:: DIRECTIVE ::
Search the listing below for the string "closed" and show each line that contains it.

=== Section Start ===

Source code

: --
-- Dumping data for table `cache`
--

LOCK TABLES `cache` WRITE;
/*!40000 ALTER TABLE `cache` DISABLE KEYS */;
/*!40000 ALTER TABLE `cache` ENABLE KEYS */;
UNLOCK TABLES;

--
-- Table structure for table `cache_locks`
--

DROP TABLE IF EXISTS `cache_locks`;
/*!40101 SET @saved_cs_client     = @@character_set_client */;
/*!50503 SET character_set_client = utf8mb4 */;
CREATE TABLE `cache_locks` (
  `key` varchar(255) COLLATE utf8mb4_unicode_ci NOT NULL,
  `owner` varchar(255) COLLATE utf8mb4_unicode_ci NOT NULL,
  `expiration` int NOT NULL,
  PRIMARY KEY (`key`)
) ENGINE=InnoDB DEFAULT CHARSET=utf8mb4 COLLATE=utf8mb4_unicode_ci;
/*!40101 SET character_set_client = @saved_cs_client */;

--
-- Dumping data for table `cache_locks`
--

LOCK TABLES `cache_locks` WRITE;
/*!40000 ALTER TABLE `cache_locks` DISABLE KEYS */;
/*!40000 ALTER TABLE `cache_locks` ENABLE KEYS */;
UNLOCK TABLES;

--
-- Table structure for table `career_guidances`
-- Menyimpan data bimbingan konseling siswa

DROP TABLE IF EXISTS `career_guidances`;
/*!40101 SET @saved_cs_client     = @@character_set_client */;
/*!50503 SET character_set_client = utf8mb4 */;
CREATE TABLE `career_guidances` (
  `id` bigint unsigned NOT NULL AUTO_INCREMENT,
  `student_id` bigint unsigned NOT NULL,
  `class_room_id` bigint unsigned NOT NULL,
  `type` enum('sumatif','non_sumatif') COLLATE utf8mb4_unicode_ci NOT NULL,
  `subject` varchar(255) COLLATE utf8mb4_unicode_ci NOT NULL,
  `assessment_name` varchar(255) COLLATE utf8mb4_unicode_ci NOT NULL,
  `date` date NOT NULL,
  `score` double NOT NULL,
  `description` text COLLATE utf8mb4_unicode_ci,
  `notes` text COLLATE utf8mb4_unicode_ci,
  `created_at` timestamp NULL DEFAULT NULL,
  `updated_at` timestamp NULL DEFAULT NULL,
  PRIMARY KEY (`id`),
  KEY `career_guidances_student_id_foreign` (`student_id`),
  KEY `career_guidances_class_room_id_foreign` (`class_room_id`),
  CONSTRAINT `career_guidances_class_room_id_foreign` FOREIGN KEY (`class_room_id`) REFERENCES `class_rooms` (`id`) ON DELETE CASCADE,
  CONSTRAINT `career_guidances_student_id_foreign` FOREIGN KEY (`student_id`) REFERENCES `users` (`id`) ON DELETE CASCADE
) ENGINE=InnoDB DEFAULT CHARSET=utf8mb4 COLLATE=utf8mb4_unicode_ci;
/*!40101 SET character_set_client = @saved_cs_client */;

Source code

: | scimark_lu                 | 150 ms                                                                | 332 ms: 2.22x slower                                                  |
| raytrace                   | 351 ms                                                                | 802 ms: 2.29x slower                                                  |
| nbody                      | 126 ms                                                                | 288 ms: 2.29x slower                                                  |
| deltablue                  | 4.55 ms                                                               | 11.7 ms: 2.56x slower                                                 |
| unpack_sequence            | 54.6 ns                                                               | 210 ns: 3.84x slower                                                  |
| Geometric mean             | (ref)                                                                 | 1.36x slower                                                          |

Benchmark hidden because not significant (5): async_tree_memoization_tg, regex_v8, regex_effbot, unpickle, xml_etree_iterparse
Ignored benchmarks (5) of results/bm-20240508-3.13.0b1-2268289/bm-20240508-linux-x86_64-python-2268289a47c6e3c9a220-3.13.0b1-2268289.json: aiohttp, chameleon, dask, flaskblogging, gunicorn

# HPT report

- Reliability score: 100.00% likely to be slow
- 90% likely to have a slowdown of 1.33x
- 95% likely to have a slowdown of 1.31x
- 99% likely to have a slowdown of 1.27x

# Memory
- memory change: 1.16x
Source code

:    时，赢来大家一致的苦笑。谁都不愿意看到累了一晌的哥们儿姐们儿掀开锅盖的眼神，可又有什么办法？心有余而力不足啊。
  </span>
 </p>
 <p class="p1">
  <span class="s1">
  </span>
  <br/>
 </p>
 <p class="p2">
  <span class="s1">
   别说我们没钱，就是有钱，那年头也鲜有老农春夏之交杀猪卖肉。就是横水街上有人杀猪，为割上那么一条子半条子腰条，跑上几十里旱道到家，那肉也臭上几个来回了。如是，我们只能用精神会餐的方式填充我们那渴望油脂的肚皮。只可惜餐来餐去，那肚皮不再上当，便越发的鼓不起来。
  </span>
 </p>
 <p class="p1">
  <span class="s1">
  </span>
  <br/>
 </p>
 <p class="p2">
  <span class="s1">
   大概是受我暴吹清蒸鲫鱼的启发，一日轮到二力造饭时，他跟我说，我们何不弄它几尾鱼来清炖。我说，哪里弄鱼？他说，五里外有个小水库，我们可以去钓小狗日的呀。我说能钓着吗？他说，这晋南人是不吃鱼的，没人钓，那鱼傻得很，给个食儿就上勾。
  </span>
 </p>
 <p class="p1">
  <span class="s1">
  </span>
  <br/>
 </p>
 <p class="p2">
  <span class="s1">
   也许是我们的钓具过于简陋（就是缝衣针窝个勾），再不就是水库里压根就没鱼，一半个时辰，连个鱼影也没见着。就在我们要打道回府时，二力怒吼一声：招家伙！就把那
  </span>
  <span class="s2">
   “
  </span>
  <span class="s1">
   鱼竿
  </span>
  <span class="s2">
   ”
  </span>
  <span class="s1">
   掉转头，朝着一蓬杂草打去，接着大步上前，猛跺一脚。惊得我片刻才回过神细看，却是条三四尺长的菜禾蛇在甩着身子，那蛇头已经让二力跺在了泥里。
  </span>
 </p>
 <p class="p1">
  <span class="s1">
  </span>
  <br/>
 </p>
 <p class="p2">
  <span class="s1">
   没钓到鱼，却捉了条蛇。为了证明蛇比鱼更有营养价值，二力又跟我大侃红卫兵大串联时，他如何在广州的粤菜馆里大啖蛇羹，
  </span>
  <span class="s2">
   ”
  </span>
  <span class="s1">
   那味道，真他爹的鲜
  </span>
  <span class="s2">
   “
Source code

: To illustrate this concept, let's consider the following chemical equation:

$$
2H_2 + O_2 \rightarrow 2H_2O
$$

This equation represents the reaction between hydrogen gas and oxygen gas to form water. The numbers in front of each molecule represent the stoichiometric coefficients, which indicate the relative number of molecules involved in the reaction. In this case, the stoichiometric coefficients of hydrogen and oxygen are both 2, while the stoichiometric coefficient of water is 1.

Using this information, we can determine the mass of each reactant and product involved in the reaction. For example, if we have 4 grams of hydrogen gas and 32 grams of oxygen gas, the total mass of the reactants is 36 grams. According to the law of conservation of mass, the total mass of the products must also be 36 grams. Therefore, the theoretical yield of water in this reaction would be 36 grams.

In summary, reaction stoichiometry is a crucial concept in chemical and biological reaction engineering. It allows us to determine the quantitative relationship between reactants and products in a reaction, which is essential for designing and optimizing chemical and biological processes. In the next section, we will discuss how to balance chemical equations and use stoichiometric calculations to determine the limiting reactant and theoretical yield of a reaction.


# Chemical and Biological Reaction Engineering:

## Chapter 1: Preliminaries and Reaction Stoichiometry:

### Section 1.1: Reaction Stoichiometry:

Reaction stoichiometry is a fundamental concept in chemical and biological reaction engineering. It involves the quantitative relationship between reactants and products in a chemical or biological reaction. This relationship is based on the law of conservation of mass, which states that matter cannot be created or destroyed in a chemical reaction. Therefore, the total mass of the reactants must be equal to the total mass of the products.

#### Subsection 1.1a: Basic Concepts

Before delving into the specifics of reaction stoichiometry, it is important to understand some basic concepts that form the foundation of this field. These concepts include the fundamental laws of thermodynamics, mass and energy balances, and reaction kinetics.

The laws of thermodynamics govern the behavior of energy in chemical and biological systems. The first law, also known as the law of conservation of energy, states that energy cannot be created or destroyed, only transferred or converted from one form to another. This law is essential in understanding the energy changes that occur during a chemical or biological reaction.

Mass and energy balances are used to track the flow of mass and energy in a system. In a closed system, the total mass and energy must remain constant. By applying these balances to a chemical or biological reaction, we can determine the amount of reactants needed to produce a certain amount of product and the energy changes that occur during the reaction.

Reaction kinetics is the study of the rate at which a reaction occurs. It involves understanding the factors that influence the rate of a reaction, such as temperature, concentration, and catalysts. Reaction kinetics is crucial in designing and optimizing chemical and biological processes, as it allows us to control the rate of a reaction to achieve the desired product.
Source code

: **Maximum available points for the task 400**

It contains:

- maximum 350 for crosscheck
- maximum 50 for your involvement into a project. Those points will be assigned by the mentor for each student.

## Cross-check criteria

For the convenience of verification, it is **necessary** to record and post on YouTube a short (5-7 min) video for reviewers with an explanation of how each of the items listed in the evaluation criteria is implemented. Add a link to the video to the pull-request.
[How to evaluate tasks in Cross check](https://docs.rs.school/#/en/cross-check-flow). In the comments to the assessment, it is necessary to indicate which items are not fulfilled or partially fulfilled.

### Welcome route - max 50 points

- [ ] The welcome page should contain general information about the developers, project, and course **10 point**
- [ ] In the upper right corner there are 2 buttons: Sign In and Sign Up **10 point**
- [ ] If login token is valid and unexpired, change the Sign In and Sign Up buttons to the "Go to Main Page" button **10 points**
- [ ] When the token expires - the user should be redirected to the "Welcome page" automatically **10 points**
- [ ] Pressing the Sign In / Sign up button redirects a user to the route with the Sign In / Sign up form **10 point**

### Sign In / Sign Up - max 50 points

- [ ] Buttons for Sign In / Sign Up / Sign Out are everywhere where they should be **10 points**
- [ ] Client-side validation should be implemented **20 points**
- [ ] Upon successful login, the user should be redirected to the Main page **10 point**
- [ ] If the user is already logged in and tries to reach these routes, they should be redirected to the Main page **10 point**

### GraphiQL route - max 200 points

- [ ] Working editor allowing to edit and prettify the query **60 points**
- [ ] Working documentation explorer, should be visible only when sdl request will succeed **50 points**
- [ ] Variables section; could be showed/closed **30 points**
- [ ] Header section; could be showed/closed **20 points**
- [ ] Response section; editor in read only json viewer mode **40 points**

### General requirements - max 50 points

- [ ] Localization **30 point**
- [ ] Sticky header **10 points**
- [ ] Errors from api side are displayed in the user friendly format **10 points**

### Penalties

=== Section End ===

:: SOLUTION TO THE PROBLEM ::
Mass and energy balances are used to track the flow of mass and energy in a system. In a closed system, the total mass and energy must remain constant. By applying these balances to a chemical or biological reaction, we can determine the amount of reactants needed to produce a certain amount of product and the energy changes that occur during the reaction.
- [ ] Variables section; could be showed/closed **30 points**
- [ ] Header section; could be showed/closed **20 points**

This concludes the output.